TENS of thousands of supporters of an anti-American Shiite cleric rallied yesterday at a main downtown square in Baghdad to protest the United States military presence and mark the sixth anniversary of the fall of the Iraqi capital to American forces.

One of the speakers urged US President Barack Obama, who made a brief visit to Baghdad this week, to remove all US troops "to fulfill the promises he made to the world."

Cleric Muqtada al-Sadr had urged all Iraqis to turn out for the protest at Firdous Square - where Saddam Hussein's statue was toppled on April 9, 2003. The crowd burned an effigy of Obama's predecessor George W. Bush as it hung from the pillar where Saddam's statue once stood.

"We demand that President Obama stand with the Iraqi people by ending the occupation to fulfill his promises he made to the world," al-Sadr aide Assad al-Nassiri told the crowd.

The aide read out comments by al-Sadr, who lives in Iran, in which he described the US presence as a "crime against all Iraqis" and demanded the release of all detainees.

Security was tight with police blocking off streets leading to the square, mindful of the threat of car bombs, which have struck the city in recent days.

Al-Sadr had called for a "march of the millions" but it appeared the crowd numbered no more than 30,000.

Protesters waved Iraqi banners and carried pictures of al-Sadr, chanting: "No, no occupation" and "Long live al-Sadr!" Huge Iraqi flags decorating the square hung drenched after heavy rain yesterday morning.

Iraqi police guarded the rally but kept away from the main square. Armored Iraqi and American vehicles were parked a few blocks away.

One of the protesters, Ammar Mahdi, 23, said he walked eight kilometers to join the rally to demand the "immediate withdrawal of the US soldiers who brought destruction to Iraq instead of freedom."

Obama has pledged to remove combat troops by September 2010 and the rest of the US force by the end of 2011.

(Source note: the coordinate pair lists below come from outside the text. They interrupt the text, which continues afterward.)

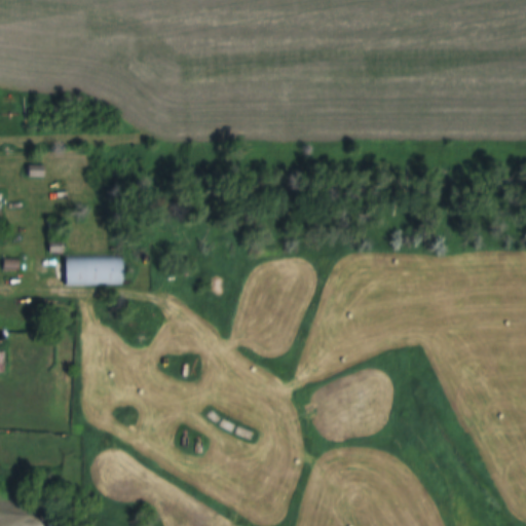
[(27,167),(43,166),(43,178),(27,178),(27,167)]
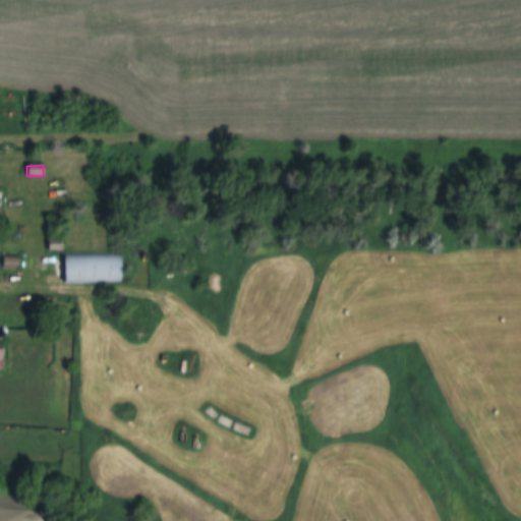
[(47,222),(63,222),(63,232),(47,232),(47,222)]
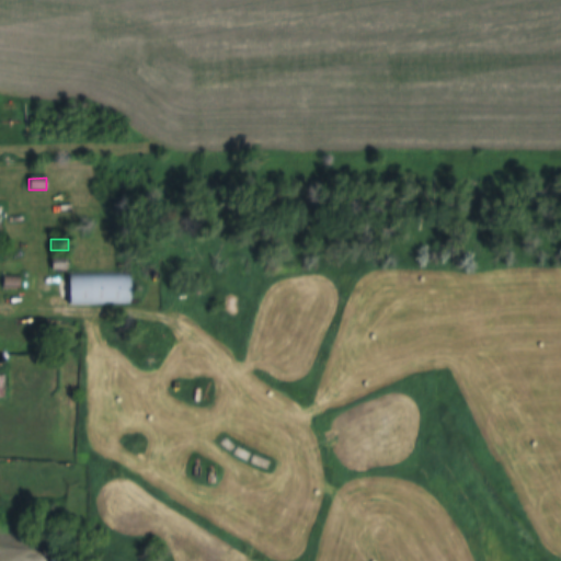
[(50,260),(69,260),(69,271),(50,271),(50,260)]
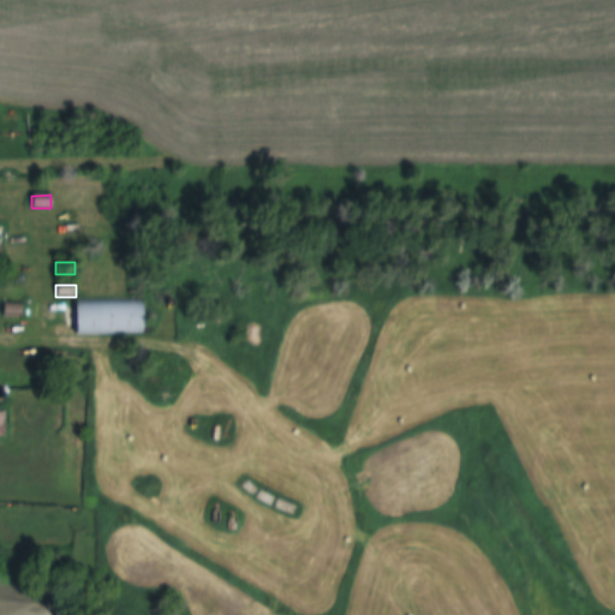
[(78,302),(142,302),(143,335),(78,335),(78,302)]
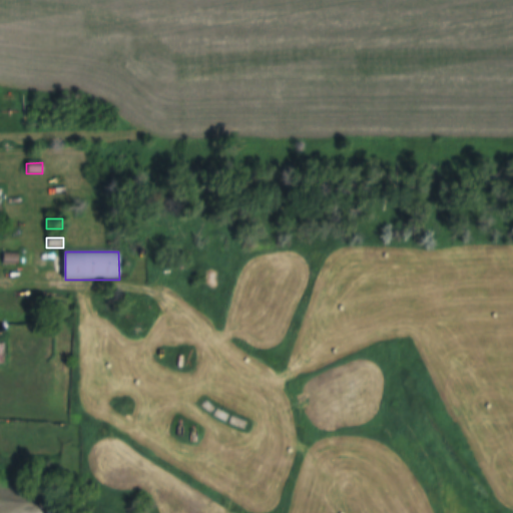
[(2,252),(18,253),(18,267),(1,266),(2,252)]
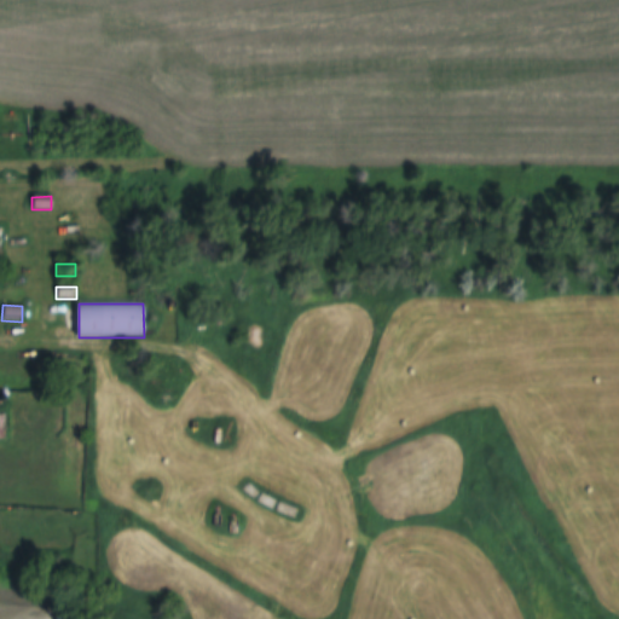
All buildings are outlined.
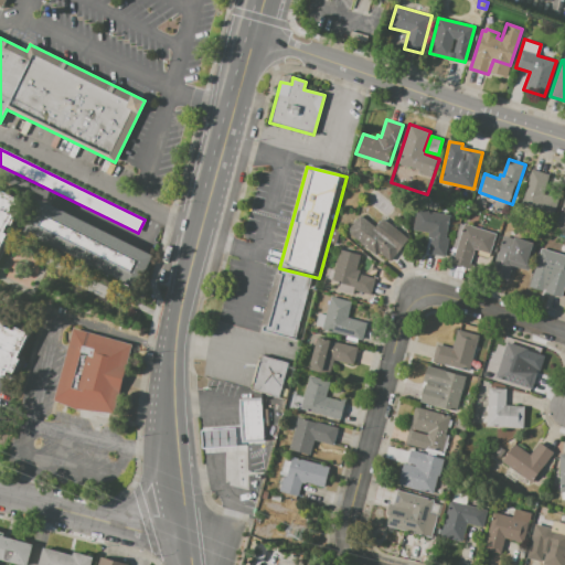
[(532,170),(550,176),(543,194),(558,200),(553,214),(521,204),(532,170)]
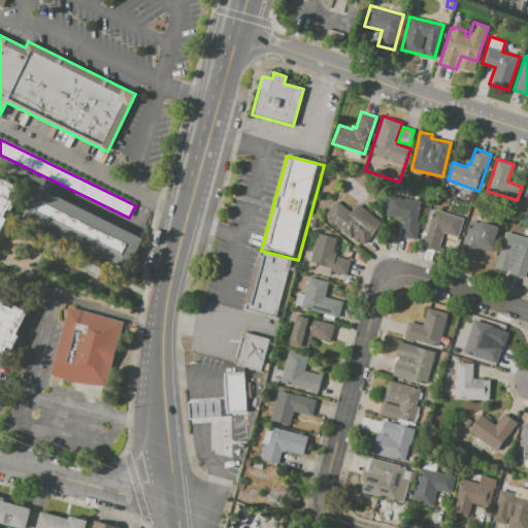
[(0,177),(17,187),(3,216),(8,218),(0,235),(0,297),(27,310),(5,353),(0,350),(0,177)]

Despite the anti-US comments, the tone of the speeches seemed less hostile than before Obama's election, when Sadrists would avoid referring to Bush as president.

Salah al-Obeidi, spokesman for the movement, said the change in tone was intentional and an overture to the new US administration.

"We see some change in Obama's language," he said. "It seems to us that Obama does not want to use Iraq as a base to fight al-Qaida."